ACTIVITY —
All entries must be returned precisely as they appear.

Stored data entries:
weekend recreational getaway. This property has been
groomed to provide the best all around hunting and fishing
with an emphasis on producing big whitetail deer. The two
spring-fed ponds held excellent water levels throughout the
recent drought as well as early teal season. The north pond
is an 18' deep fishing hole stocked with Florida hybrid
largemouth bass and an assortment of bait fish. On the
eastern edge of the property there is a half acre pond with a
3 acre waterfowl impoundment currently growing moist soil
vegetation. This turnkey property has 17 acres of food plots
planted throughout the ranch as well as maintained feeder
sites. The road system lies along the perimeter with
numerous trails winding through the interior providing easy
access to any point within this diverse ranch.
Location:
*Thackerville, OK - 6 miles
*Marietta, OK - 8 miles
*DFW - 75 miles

PROBLEM SOLUTION —
weekend recreational getaway. This property has been
groomed to provide the best all around hunting and fishing
with an emphasis on producing big whitetail deer. The two
spring-fed ponds held excellent water levels throughout the
recent drought as well as early teal season. The north pond
is an 18' deep fishing hole stocked with Florida hybrid
largemouth bass and an assortment of bait fish. On the
eastern edge of the property there is a half acre pond with a
3 acre waterfowl impoundment currently growing moist soil
vegetation. This turnkey property has 17 acres of food plots
planted throughout the ranch as well as maintained feeder
sites. The road system lies along the perimeter with
numerous trails winding through the interior providing easy
access to any point within this diverse ranch.
Location:
*Thackerville, OK - 6 miles
*Marietta, OK - 8 miles
*DFW - 75 miles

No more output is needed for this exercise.